Copy the text of every entry below line for line and without any change, leaving the pictures out of your answer.

--- Supplied material ---

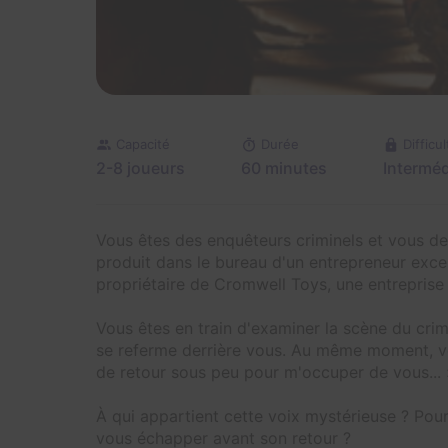
Capacité
Durée
Difficul
2-8 joueurs
60 minutes
Interméd
Vous êtes des enquêteurs criminels et vous d
produit dans le bureau d'un entrepreneur exce
propriétaire de Cromwell Toys, une entreprise
Vous êtes en train d'examiner la scène du crim
se referme derrière vous. Au même moment, vo
de retour sous peu pour m'occuper de vous... 
À qui appartient cette voix mystérieuse ? Pou
vous échapper avant son retour ?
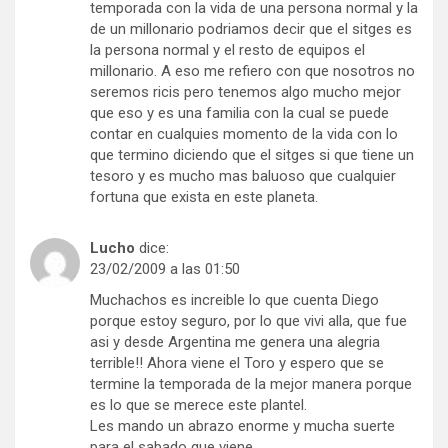
temporada con la vida de una persona normal y la
de un millonario podriamos decir que el sitges es
la persona normal y el resto de equipos el
millonario. A eso me refiero con que nosotros no
seremos ricis pero tenemos algo mucho mejor
que eso y es una familia con la cual se puede
contar en cualquies momento de la vida con lo
que termino diciendo que el sitges si que tiene un
tesoro y es mucho mas baluoso que cualquier
fortuna que exista en este planeta.
Lucho
dice:
23/02/2009 a las 01:50
Muchachos es increible lo que cuenta Diego
porque estoy seguro, por lo que vivi alla, que fue
asi y desde Argentina me genera una alegria
terrible!! Ahora viene el Toro y espero que se
termine la temporada de la mejor manera porque
es lo que se merece este plantel.
Les mando un abrazo enorme y mucha suerte
para el sabado que viene.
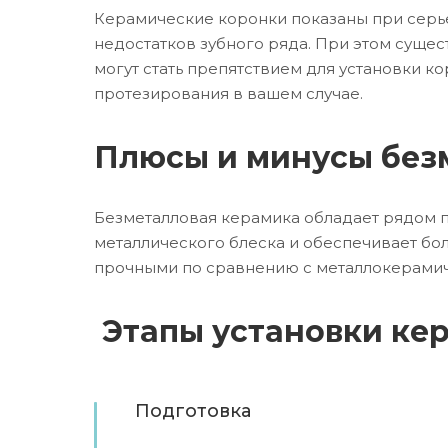
Керамические коронки показаны при серье
недостатков зубного ряда. При этом сущес
могут стать препятствием для установки ко
протезирования в вашем случае.
Плюсы и минусы без
Безметалловая керамика обладает рядом п
металлического блеска и обеспечивает бол
прочными по сравнению с металлокерамиче
Этапы установки ке
Подготовка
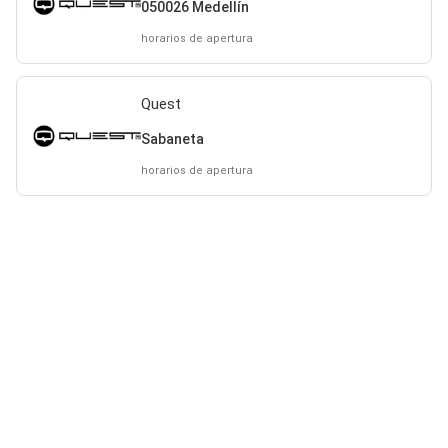
050026 Medellín
horarios de apertura
Quest
Sabaneta
horarios de apertura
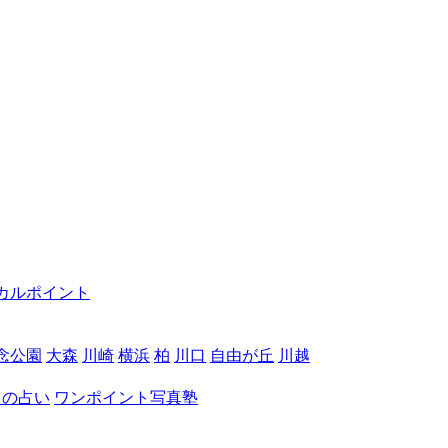
カルポイント
念公園
大森
川崎
横浜
柏
川口
自由が丘
川越
月の占い
ワンポイント写真塾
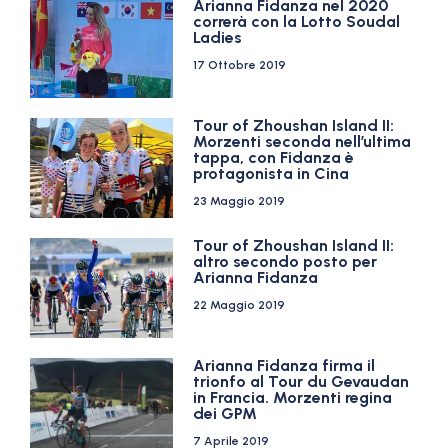
Arianna Fidanza nel 2020
correrà con la Lotto Soudal
Ladies
17 Ottobre 2019
Tour of Zhoushan Island II:
Morzenti seconda nell’ultima
tappa, con Fidanza è
protagonista in Cina
23 Maggio 2019
Tour of Zhoushan Island II:
altro secondo posto per
Arianna Fidanza
22 Maggio 2019
Arianna Fidanza firma il
trionfo al Tour du Gevaudan
in Francia. Morzenti regina
dei GPM
7 Aprile 2019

---

### Finished exercise
Capacité
Durée
Difficul
2-8 joueurs
60 minutes
Interméd
Vous êtes des enquêteurs criminels et vous d
produit dans le bureau d'un entrepreneur exce
propriétaire de Cromwell Toys, une entreprise
Vous êtes en train d'examiner la scène du crim
se referme derrière vous. Au même moment, vo
de retour sous peu pour m'occuper de vous... 
À qui appartient cette voix mystérieuse ? Pou
vous échapper avant son retour ?
temporada con la vida de una persona normal y la
de un millonario podriamos decir que el sitges es
la persona normal y el resto de equipos el
millonario. A eso me refiero con que nosotros no
seremos ricis pero tenemos algo mucho mejor
que eso y es una familia con la cual se puede
contar en cualquies momento de la vida con lo
que termino diciendo que el sitges si que tiene un
tesoro y es mucho mas baluoso que cualquier
fortuna que exista en este planeta.
Lucho
dice:
23/02/2009 a las 01:50
Muchachos es increible lo que cuenta Diego
porque estoy seguro, por lo que vivi alla, que fue
asi y desde Argentina me genera una alegria
terrible!! Ahora viene el Toro y espero que se
termine la temporada de la mejor manera porque
es lo que se merece este plantel.
Les mando un abrazo enorme y mucha suerte
para el sabado que viene.
Керамические коронки показаны при серье
недостатков зубного ряда. При этом сущес
могут стать препятствием для установки ко
протезирования в вашем случае.
Плюсы и минусы без
Безметалловая керамика обладает рядом п
металлического блеска и обеспечивает бол
прочными по сравнению с металлокерамиче
Этапы установки ке
Подготовка
050026 Medellín
horarios de apertura
Quest
Sabaneta
horarios de apertura
カルポイント
念公園
大森
川崎
横浜
柏
川口
自由が丘
川越
月の占い
ワンポイント写真塾
Arianna Fidanza nel 2020
correrà con la Lotto Soudal
Ladies
17 Ottobre 2019
Tour of Zhoushan Island II:
Morzenti seconda nell’ultima
tappa, con Fidanza è
protagonista in Cina
23 Maggio 2019
Tour of Zhoushan Island II:
altro secondo posto per
Arianna Fidanza
22 Maggio 2019
Arianna Fidanza firma il
trionfo al Tour du Gevaudan
in Francia. Morzenti regina
dei GPM
7 Aprile 2019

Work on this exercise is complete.